*What is needed*. Print the lines of the rows, beginning with the line that contains "Log it. Watch" and continuing through the line that contains "It says 11:41". Reproduce every line word for word, including both of those lines.

*Collected data entries*.
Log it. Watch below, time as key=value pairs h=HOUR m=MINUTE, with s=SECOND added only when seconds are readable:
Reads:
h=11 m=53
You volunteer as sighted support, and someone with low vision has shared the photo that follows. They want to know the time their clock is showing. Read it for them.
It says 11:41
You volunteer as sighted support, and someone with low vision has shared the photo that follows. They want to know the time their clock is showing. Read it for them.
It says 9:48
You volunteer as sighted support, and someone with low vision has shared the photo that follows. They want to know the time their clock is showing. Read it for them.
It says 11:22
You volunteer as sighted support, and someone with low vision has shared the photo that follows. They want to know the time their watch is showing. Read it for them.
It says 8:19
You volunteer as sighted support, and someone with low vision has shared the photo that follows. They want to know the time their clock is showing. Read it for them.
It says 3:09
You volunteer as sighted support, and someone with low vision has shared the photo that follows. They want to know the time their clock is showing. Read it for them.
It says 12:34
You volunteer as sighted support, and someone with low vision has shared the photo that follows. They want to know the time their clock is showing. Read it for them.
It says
--
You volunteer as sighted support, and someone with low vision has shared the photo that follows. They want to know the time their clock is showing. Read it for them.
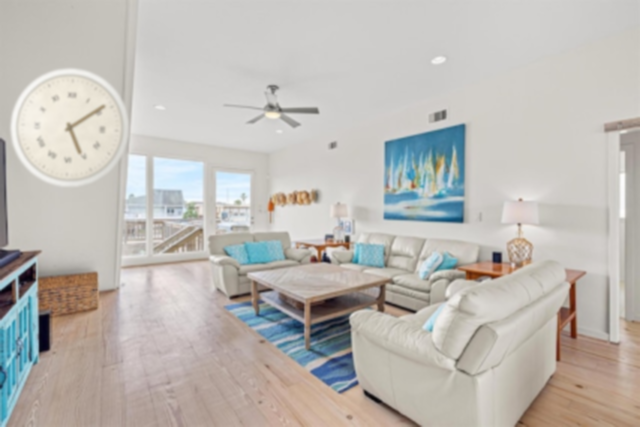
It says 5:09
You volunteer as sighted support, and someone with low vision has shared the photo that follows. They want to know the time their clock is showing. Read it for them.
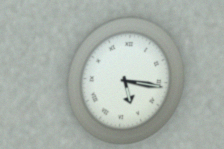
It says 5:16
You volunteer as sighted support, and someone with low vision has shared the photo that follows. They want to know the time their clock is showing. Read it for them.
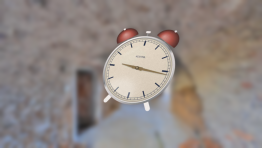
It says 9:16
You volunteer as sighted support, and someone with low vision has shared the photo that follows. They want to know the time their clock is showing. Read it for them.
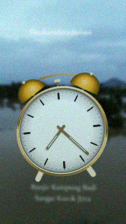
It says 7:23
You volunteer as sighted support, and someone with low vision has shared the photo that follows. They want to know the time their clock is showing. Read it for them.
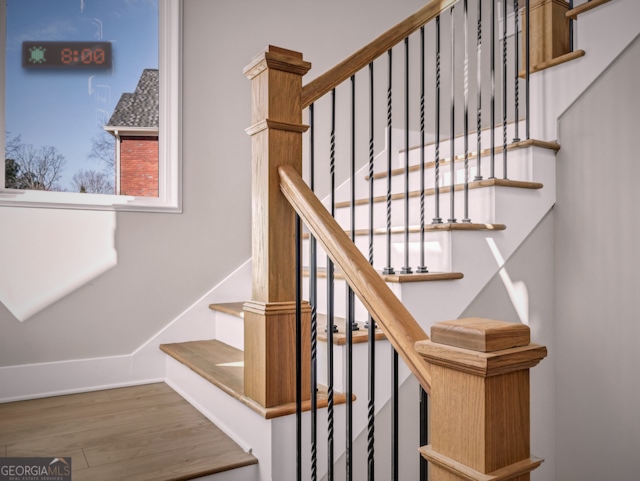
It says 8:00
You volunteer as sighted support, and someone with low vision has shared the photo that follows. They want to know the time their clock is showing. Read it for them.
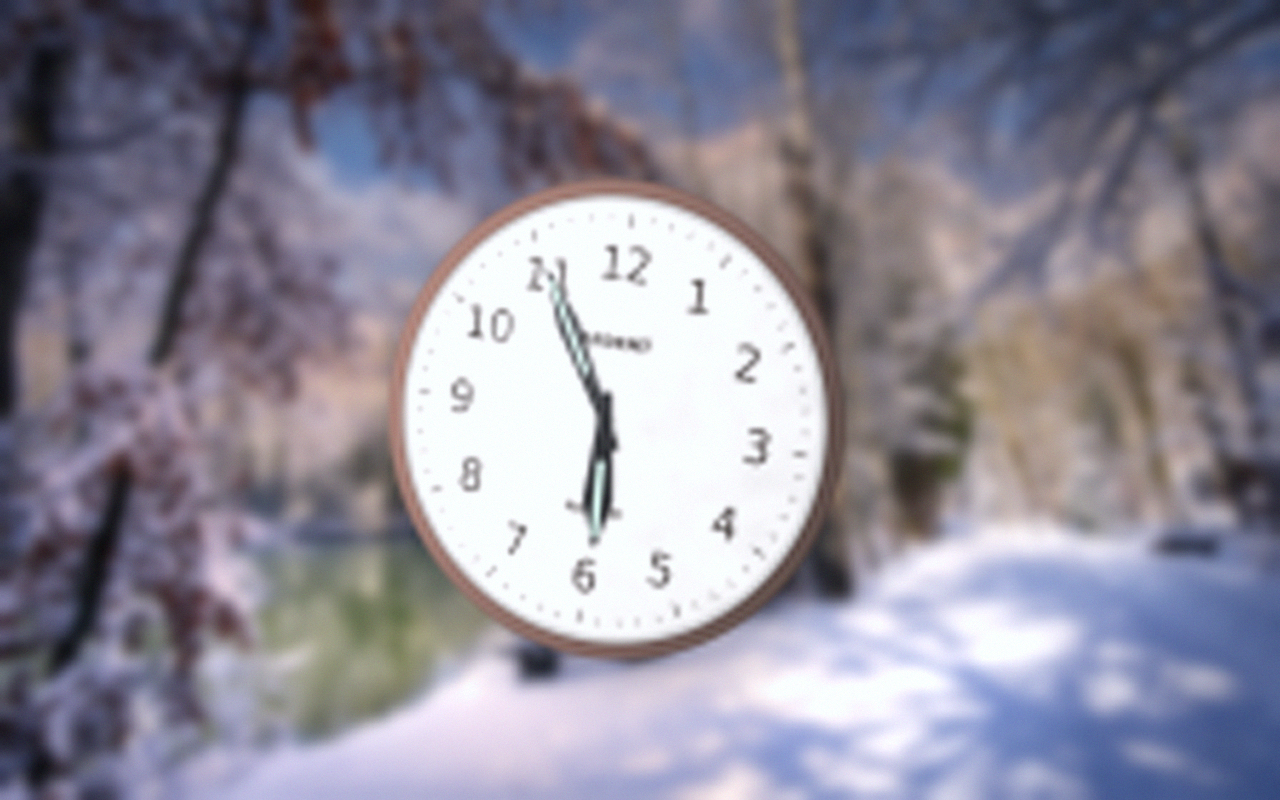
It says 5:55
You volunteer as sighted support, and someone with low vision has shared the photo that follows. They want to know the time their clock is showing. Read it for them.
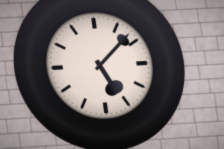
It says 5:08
---
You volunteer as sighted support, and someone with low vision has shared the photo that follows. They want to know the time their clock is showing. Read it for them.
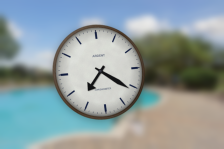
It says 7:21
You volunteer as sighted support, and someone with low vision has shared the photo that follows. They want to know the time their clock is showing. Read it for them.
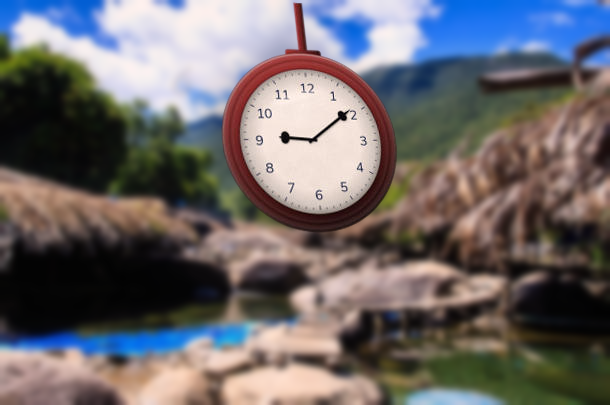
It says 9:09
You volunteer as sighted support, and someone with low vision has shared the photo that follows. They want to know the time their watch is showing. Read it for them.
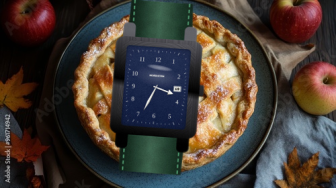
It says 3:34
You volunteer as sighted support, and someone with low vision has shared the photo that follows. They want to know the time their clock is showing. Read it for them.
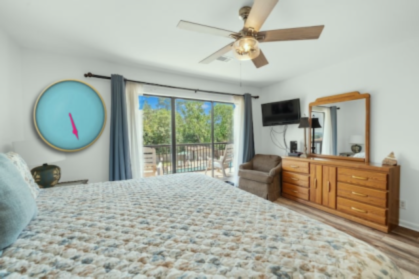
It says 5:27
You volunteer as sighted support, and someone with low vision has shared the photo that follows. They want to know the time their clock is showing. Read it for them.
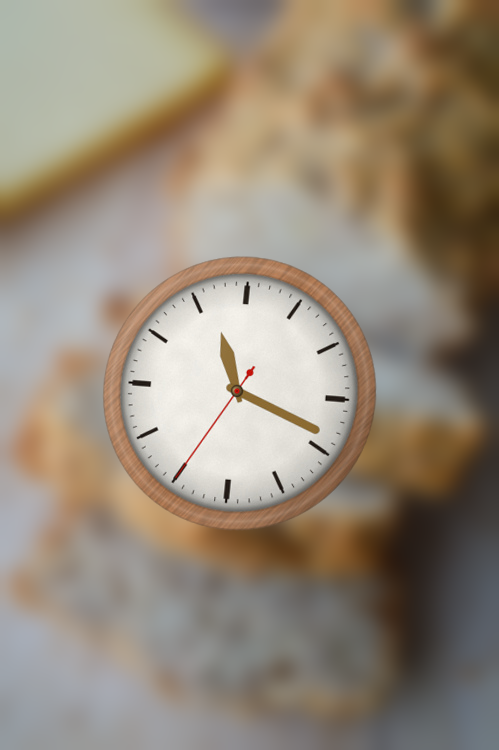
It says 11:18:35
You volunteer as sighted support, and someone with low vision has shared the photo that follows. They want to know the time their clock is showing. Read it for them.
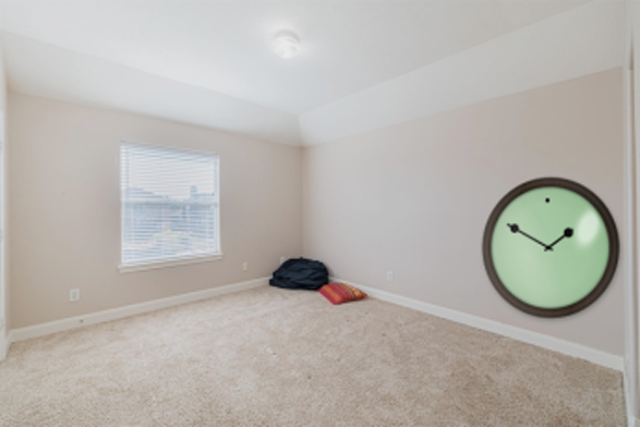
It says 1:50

*The solution*.
Log it. Watch below, time as key=value pairs h=HOUR m=MINUTE, with s=SECOND added only when seconds are readable:
Reads:
h=11 m=53
You volunteer as sighted support, and someone with low vision has shared the photo that follows. They want to know the time their clock is showing. Read it for them.
It says 11:41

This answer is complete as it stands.